WHAT YOU HAVE TO DO ::
Turn every item below into a Markdown table with the columns Row and Line, giving each non-blank line its own numbered row. Leave out the blank lines and the pictures.

INPUT RECORDS ::
┏━━
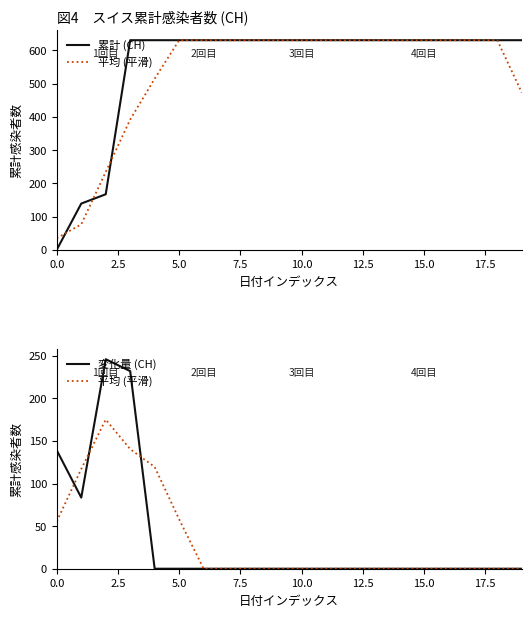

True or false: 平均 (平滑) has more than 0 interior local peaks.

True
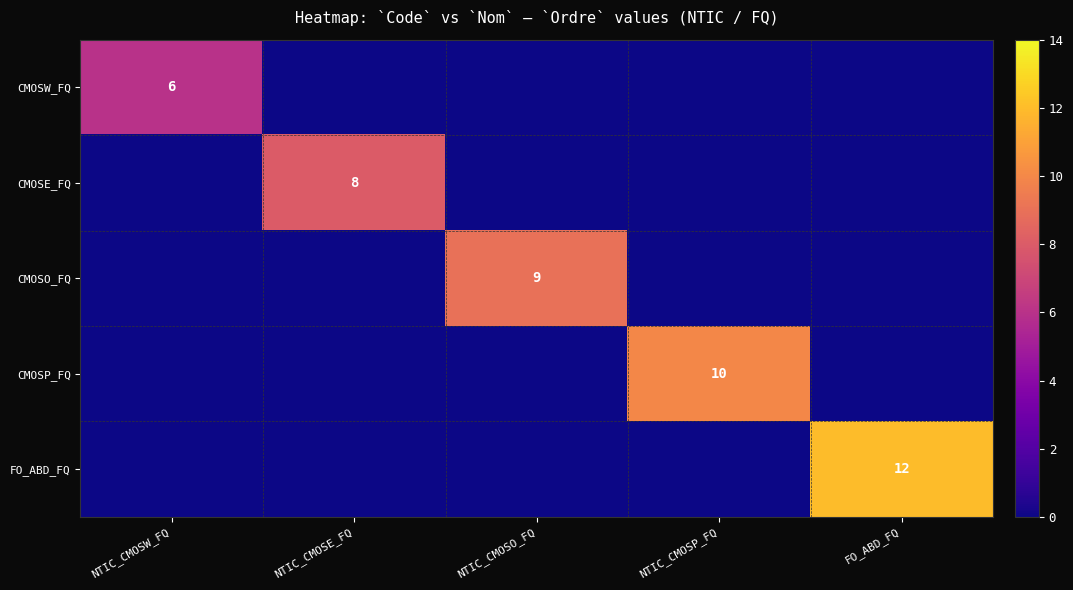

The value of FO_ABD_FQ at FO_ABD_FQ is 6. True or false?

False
┗━━
OUTPUT FOR THIS TASK ::
| Row | Line |
|---|---|
| 1 | True or false: 平均 (平滑) has more than 0 interior local peaks. |
| 2 | True |
| 3 | The value of FO_ABD_FQ at FO_ABD_FQ is 6. True or false? |
| 4 | False |